◆ Task instructions ◆
Recast the text lines of the records below as a JSON list of strings, one string per line, across all the records. Omit blank lines and the lines that mark pictures.

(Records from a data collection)
[Start of section]
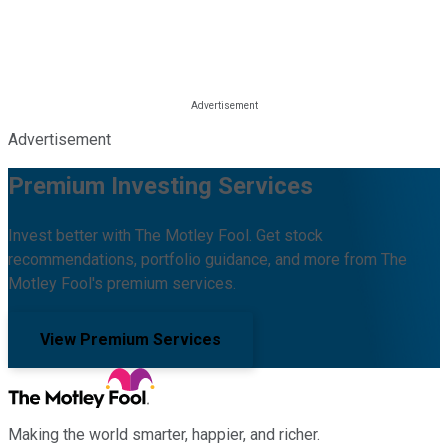
Advertisement
Premium Investing Services
Invest better with The Motley Fool. Get stock
recommendations, portfolio guidance, and more from The
Motley Fool's premium services.
View Premium Services
Making the world smarter, happier, and richer.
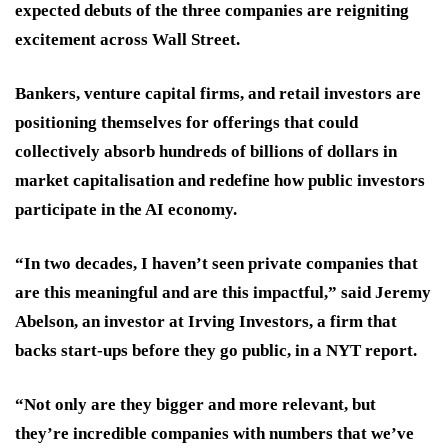
expected debuts of the three companies are reigniting
excitement across Wall Street.
Bankers, venture capital firms, and retail investors are
positioning themselves for offerings that could
collectively absorb hundreds of billions of dollars in
market capitalisation and redefine how public investors
participate in the AI economy.
“In two decades, I haven’t seen private companies that
are this meaningful and are this impactful,” said Jeremy
Abelson, an investor at Irving Investors, a firm that
backs start-ups before they go public, in a NYT report.
“Not only are they bigger and more relevant, but
they’re incredible companies with numbers that we’ve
[End of section]
◆ Answer to this problem ◆
[
  "Advertisement",
  "Premium Investing Services",
  "Invest better with The Motley Fool. Get stock",
  "recommendations, portfolio guidance, and more from The",
  "Motley Fool's premium services.",
  "View Premium Services",
  "Making the world smarter, happier, and richer.",
  "expected debuts of the three companies are reigniting",
  "excitement across Wall Street.",
  "Bankers, venture capital firms, and retail investors are",
  "positioning themselves for offerings that could",
  "collectively absorb hundreds of billions of dollars in",
  "market capitalisation and redefine how public investors",
  "participate in the AI economy.",
  "“In two decades, I haven’t seen private companies that",
  "are this meaningful and are this impactful,” said Jeremy",
  "Abelson, an investor at Irving Investors, a firm that",
  "backs start-ups before they go public, in a NYT report.",
  "“Not only are they bigger and more relevant, but",
  "they’re incredible companies with numbers that we’ve"
]